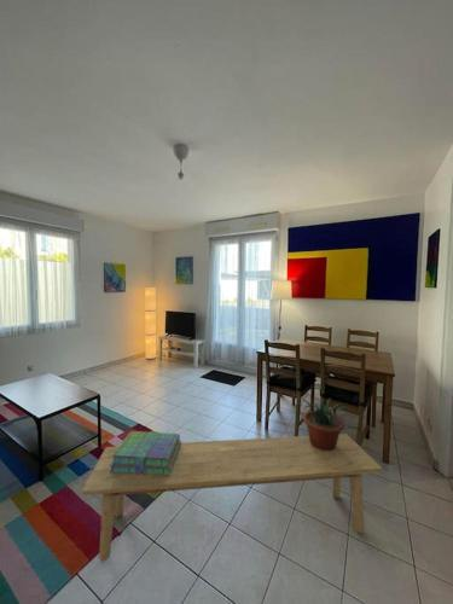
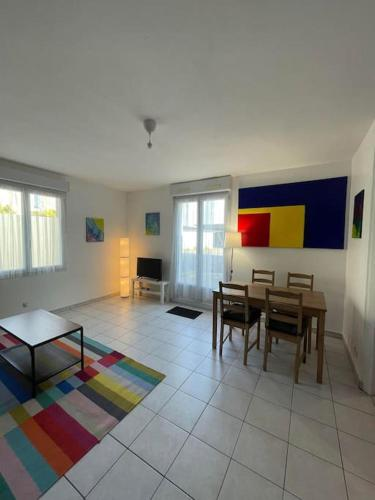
- bench [80,432,384,563]
- potted plant [298,396,356,451]
- stack of books [110,430,182,475]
__________________________________________________
**TASK PROMPT:** Word for word, restate the material above; do not carry over the pictures.

**PROBLEM SOLUTION:**
- bench [80,432,384,563]
- potted plant [298,396,356,451]
- stack of books [110,430,182,475]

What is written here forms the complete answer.